* What to work on *
1) Answer these from the passage on sleep, one line each:
(a) What fraction of our lives do we spend asleep?
(b) Which hormone does the lighting at Proctor & Gamble help workers regulate?
(c) How much sleep per night counts as getting too much?
2) List every person named in the passage on sleep.
3) Resume the passage on sleep, writing on from its final sentence.
*** Document section ***
Certainly, in evolutionary terms, sleep seems like a dumb idea: while you’re sleeping you’re not gathering food, reproducing or interacting socially; you’re vulnerable to predators. And yet the fact that sleep is present in every species so far studied suggests just how essential it must be, in ways—given that the workings of the brain itself are barely grasped—not yet fully comprehended.
So far we know sleep is essential to the vital brain processes of repairing cellular damage, removing toxins that accumulate during the day and laying down memories. But much remains a mystery. Small wonder then that only a tiny sample of employers so far are making positive changes. Google and Nike, for example, have spaces in their offices where employees can sleep, while Proctor & Gamble has lighting that helps workers regulate their melatonin, the sleep hormone.
“I think the culture of skipping sleep is changing—slowly. We’re starting to see lots of successful people—the likes of Arianna Huffington [the Huffington Post founder, who became a born-again sleeper after collapsing from exhaustion] and [Apple CEO] Tim Cook say they sleep a good eight hours a night,” says Vallat. “People are using fitness trackers and apps to monitor their sleep too. And I think in the next 10 years or so we’ll see important changes in how people consider sleep.
“But first we really need better education, from school age onwards—not to scare people into getting more, because anxiety isn’t the best way of encouraging a good night’s sleep, but some kind of public health recommendations about sleep in the way there are now about nutrition,” he adds.
“Ask someone to choose between healthy and unhealthy foods and most people have a good idea. Ask people about the various stages of sleep, or what happens during sleep, and most people have no idea. And that’s amazing given that we spend a third of our lives asleep.”
Do we really need that much? Studies have suggested eight hours to be the optimum, though it’s also true that this oft-cited magic number is more a guideline than a hard rule. Confusingly, the health effects of getting too much sleep—more than 10 hours every night, or, if you’re Mariah Carey, reportedly 15 hours—can be just as marked as those of getting too little.
*** End of Document section ***
*** Records supplied ***
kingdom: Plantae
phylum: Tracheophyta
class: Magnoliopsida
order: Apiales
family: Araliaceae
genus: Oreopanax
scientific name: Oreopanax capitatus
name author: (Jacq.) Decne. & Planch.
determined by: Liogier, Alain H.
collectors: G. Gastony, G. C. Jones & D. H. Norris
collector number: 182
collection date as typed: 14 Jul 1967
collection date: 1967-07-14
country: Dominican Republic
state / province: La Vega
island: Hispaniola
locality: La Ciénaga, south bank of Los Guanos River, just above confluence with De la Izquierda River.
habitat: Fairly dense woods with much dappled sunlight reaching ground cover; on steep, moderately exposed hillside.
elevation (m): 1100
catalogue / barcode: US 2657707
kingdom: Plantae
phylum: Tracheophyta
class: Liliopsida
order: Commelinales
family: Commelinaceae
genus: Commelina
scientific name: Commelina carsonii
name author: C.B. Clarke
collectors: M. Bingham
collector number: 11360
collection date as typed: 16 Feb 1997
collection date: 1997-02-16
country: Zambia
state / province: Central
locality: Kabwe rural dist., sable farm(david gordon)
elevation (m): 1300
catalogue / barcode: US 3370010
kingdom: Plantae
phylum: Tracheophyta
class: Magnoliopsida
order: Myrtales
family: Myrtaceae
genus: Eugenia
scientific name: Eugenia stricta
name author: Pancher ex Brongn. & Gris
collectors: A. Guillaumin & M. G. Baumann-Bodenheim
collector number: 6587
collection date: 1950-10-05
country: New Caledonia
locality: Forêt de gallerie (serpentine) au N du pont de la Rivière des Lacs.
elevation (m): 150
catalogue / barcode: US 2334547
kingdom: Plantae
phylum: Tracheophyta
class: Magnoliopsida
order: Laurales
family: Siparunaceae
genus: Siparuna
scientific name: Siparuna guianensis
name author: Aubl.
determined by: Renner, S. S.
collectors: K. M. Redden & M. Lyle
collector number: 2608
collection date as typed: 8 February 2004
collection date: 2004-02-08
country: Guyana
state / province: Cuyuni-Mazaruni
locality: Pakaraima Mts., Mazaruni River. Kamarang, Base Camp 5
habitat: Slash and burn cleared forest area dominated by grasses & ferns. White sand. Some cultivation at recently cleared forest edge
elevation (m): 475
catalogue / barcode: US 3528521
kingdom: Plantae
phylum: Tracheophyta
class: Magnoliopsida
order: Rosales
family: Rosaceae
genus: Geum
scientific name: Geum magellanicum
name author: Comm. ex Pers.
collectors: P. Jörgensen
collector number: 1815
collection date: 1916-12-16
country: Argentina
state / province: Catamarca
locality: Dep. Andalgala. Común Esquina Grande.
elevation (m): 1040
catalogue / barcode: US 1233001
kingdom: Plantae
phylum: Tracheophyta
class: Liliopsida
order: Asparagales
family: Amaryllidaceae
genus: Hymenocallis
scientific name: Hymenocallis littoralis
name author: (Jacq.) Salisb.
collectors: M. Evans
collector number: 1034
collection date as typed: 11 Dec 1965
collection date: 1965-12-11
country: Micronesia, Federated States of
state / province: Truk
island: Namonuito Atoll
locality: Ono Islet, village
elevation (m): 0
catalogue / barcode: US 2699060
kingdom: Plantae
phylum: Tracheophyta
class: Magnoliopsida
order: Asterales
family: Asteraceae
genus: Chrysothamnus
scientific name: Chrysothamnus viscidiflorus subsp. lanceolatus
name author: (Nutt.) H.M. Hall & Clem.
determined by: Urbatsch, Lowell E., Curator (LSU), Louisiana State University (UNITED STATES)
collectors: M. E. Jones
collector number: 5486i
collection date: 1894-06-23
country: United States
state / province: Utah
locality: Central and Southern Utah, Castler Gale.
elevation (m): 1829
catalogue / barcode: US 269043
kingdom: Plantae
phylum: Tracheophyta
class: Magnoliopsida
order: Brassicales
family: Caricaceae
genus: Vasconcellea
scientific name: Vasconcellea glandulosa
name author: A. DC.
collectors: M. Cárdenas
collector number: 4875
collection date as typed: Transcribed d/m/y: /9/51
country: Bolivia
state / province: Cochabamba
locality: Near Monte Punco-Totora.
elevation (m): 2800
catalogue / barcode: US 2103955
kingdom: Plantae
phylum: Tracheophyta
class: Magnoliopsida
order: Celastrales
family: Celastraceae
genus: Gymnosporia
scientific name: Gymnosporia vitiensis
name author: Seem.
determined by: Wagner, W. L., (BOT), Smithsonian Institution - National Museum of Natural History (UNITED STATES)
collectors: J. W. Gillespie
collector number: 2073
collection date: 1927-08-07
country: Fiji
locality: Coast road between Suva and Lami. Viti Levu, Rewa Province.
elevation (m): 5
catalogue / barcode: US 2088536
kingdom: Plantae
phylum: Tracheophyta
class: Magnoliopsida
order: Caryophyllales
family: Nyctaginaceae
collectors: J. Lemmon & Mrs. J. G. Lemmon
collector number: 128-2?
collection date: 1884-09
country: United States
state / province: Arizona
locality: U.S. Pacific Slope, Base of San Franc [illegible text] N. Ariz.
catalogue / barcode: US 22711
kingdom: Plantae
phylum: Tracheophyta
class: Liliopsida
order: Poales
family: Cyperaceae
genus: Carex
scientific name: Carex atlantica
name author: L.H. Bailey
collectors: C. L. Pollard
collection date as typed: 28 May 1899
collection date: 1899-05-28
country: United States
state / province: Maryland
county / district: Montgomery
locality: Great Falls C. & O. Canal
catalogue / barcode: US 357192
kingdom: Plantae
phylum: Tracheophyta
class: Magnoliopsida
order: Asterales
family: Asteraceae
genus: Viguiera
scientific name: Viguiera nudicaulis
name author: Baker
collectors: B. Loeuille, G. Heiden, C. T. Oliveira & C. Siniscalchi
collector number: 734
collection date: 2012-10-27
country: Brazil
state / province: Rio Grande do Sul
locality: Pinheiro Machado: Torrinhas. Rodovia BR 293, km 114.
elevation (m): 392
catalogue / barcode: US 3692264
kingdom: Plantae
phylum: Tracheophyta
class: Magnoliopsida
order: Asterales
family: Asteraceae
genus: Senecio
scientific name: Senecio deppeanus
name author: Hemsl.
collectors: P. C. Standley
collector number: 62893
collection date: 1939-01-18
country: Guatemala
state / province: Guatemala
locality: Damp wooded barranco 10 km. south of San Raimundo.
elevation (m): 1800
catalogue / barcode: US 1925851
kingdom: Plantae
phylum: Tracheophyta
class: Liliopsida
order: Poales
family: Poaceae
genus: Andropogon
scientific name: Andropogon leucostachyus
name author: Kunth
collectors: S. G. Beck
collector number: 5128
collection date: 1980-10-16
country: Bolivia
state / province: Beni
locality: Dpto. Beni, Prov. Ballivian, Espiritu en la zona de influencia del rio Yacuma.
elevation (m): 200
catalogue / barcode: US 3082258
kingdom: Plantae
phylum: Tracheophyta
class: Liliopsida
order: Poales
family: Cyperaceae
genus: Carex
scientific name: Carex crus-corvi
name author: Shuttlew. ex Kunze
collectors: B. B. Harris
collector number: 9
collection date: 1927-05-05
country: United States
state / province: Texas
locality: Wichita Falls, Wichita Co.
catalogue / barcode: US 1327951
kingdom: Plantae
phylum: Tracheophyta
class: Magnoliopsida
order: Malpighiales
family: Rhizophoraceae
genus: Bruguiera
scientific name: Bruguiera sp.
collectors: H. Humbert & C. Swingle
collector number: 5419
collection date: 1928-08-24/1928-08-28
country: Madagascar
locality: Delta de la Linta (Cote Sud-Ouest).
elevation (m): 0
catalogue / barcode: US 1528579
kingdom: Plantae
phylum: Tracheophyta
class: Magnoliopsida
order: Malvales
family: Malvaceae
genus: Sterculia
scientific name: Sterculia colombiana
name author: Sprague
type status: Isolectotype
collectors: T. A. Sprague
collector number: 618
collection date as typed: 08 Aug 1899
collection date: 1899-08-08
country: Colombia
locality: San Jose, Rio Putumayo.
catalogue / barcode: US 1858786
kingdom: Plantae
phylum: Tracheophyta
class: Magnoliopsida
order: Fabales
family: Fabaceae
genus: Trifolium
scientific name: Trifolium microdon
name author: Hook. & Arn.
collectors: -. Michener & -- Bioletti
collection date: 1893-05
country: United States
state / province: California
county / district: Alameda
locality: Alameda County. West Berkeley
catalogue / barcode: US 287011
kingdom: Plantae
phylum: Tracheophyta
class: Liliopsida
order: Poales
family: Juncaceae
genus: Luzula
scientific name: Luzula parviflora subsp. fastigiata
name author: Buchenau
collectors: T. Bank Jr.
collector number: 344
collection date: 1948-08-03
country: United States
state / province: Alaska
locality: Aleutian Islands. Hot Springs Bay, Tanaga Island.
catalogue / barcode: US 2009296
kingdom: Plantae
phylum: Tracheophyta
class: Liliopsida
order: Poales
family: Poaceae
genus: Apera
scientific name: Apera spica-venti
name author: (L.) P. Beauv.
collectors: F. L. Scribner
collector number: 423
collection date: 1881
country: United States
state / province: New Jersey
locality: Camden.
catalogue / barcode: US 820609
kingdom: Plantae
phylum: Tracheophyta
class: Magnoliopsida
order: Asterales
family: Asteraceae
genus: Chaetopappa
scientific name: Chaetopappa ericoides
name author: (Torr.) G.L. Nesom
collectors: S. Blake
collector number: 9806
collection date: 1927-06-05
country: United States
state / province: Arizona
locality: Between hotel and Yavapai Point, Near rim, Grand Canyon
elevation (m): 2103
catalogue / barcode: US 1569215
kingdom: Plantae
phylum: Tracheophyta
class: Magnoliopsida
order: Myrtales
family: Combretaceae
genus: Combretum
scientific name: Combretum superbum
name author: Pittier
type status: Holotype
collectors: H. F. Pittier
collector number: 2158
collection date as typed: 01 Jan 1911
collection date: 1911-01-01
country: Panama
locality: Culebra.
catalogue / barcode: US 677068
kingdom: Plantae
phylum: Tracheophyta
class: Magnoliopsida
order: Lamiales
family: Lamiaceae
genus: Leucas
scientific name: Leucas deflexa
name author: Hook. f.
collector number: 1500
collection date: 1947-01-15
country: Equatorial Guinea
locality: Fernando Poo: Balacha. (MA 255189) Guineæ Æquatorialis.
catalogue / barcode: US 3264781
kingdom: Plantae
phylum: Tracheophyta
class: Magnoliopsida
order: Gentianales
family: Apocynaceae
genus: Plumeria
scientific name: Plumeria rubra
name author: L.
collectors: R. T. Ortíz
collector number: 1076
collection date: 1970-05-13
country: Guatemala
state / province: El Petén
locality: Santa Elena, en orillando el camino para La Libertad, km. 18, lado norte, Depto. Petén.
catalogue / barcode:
*** End of Records supplied ***
* Answers for the tasks *
1)
(a) A third.
(b) Melatonin, the sleep hormone.
(c) More than 10 hours every night.

2) Arianna Huffington, Tim Cook, Vallat, Mariah Carey

3)
A solid seven hours is probably fine for most people assuming they wake refreshed most mornings, aren’t sleepy during the day, can concentrate on the tasks at hand and aren’t depressed—especially if you can also squeeze in an afternoon nap, another once commonplace behaviour that largely went out with industrialisation’s need for a regulated workforce hard at it for fixed hours.
In recent years there have been some claims as to certain people being genetically predisposed to needing less sleep. Like height or shoe size, there is a genetic component to individual sleep requirements—and it does seem that a genetic mutation, specifically that of a gene called Dec2, leads people to be natural short sleepers.
But most people who come forward claiming to have this mutation turn out to just be insomniacs. As for the tiny number of the others, perhaps they represent some X-Men-style future, humans already adapted to the pressures society has imposed on sleep over recent generations. As for everyone else…
Recently Vallat has been studying the effects of sleep deprivation in his laboratory. And the results have been disturbing. “What’s shocking for me is when I go back to the lab in the morning after a full night’s sleep and see how the test subjects look at me—their emotional state,” he says. “They can be aggressive, for example. And there are even moral ramifications—they’re more inclined to lie after losing sleep.
Really, we’ve got it round the wrong way in thinking we should get by on less sleep. We’re finding more and more issues. We’ve found, for instance, that people are less charismatic when they short sleep. They’re less inspiring. And that’s something CEOs and the others who claim to need only four hours a night might really like to consider.”